Categorizing files into fileclasses

Thomas Leibovici edited this page Jan 13, 2015 · 3 revisions

Table of Contents


The goal of this article is to get an overview of your FS content by defining file classes.

Fileclass definition is very flexible and can be based on any set of file attributes.

Example of fileclass definition:

    FileClass BigLogs {
       Definition {
            type == file
            and size > 100MB
            and ( name == "*.log" or path == "/fs/logdir")

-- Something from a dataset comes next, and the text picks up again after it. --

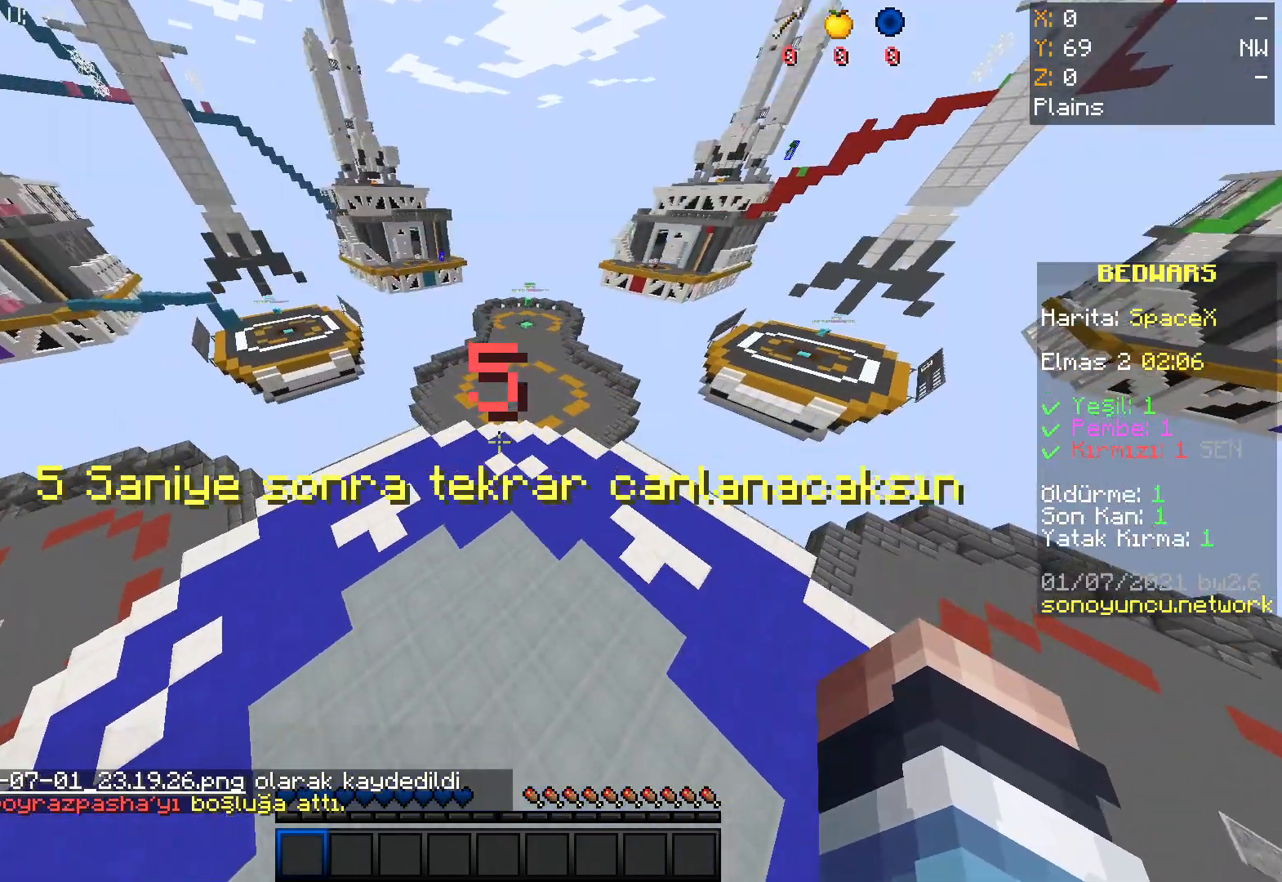
{"keys": ["a"], "mouse": ["left"], "events": [[134, "mouse_left", "down"], [134, "mouse_right", "down"], [167, "d", "down"], [201, "a", "down"], [234, "s", "down"], [367, "mouse_left", "up"], [401, "d", "up"], [401, "mouse_right", "up"], [434, "s", "up"], [501, "mouse_left", "down"]]}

File class stats can be retrieved using '--class-info' option of rbh-report:

    > rbh-report --class-info --csv
    FileClass,     count,         spc_used,     avg_size
    Class_X  ,      1100,       1153433600,     10485760
    Class_Y  ,     10139,     378007123968,     3728667

This makes it possible to build nice charts like this (this example uses rrdtools):

Step 1 - Defining FileClasses

Define all your file classes in the "Filesets" section of the config file:

    Filesets {
       FileClass classA {
          Definition { size >= 1KB }
       FileClass classB {
          Definition { name == "*.o" }

Step 2 - Make them match

FileClasses are only matched if they are referenced in a policy, basically because you may want to have a different file classification for purge policies, migration policies, etc... We agree this can be quite confusing, so this behavior will be changed in next versions of Robinhood.

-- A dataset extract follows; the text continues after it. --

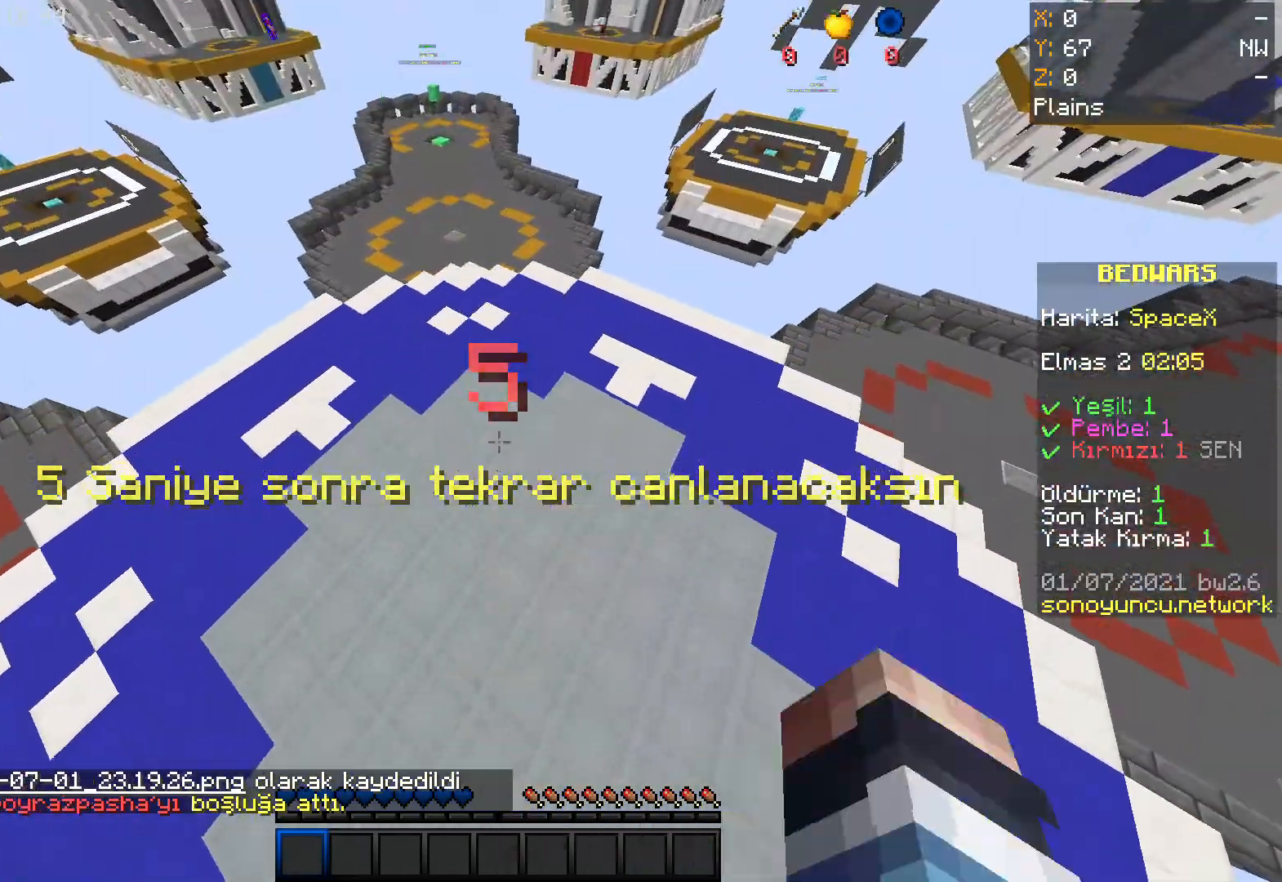
{"keys": [], "mouse": ["right"], "events": [[133, "mouse_right", "down"], [300, "d", "down"], [334, "a", "up"], [400, "d", "up"], [500, "mouse_left", "up"]]}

So, you need to reference them in a purge policy, even if you don't perform purges on your filesystem:

    purge_policies {
        ignore_fileclass = classA;
        ignore_fileclass = classB;

FileClasses are matched using the following order:

1) "Ignore" rules of *_policies block. Entries are displayed as "ignored" by rbh-report --class-info.

2) "ignore_fileclass" rules, in the order they are specified in *_policies block. Entries are displayed with the matching ignored fileclass.

3) "target_fileclass" rules defined in policy blocks, in the order they appear. Entries are displayed with the matching target fileclass.

According to this matching order, if ClassB is a subset of ClassA in the example above, no file will be categorized as ClassB because ClassA is matched before.

Important: if you don't want robinhood daemon to apply these purge policies, make sure RBH_OPT is NOT empty and does NOT include "--purge" in /etc/sysconfig/robinhood.
For instance, you can set: RBH_OPT="--scan" so robinhood daemon only performs scans.

Step 3 - Run the matching

Matching occurs when robinhood processes an entry, when scanning it, or processing a changelog event about it. Thus, to match (or rematch) all entries, it is recommended to run a full filesystem scan.